## Your tasks
A - According to the cassette singles passage, what was the first cassette single released in the United Kingdom?
B - Copy the part of the cassette singles passage starting with "The first cassette" and going on through "a paper insert.", swapping "shrink wrapped" for "sealed".

## Excerpt to read
The first cassette single in the United Kingdom was released in 1978, with the song "Howard Hughes" by The Tights. The ZTT label made good use of the format by 1984, with singles by Frankie Goes to Hollywood, Art of Noise and Propaganda being issued in unique versions on cassette.
Originally, most cassette singles were released in a cardboard sleeve that slipped over the outside of the release. This was then usually shrink wrapped in plastic. Some singles contained one song on each side, much as 45s had done, but others repeated the songs on both sides. In some markets, cassette singles generally used the same packaging as standard cassettes, a plastic box with a paper insert.
As the cassette maxi-single was released, more intricate packaging was incorporated that looked similar to the packaging of a regular cassette release. These were placed in regular plastic cassette cases with a paper/cardstock insert. Unlike a full-length cassette album, these were generally only one two-sided inlay instead of a fold-out. Maxi-singles usually contained four versions of a single song, i.e.: unique mixes & edits, but some contained versions of two different songs.
Although the cassette had reached a high level of popularity by the late 1980s, due to the ubiquity of mobile devices such as the Sony Walkman, the boombox and car audio cassette players, cassette singles never eclipsed gramophone records to the same extent as cassette albums had done. In the U.S., cassette singles were completely phased out by the early 2000's.

## Information provided
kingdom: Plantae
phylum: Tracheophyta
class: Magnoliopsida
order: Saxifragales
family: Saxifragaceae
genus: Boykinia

## Solutions to the problems
A - "Howard Hughes" by The Tights, released in 1978.

B -
The first cassette single in the United Kingdom was released in 1978, with the song "Howard Hughes" by The Tights. The ZTT label made good use of the format by 1984, with singles by Frankie Goes to Hollywood, Art of Noise and Propaganda being issued in unique versions on cassette.
Originally, most cassette singles were released in a cardboard sleeve that slipped over the outside of the release. This was then usually sealed in plastic. Some singles contained one song on each side, much as 45s had done, but others repeated the songs on both sides. In some markets, cassette singles generally used the same packaging as standard cassettes, a plastic box with a paper insert.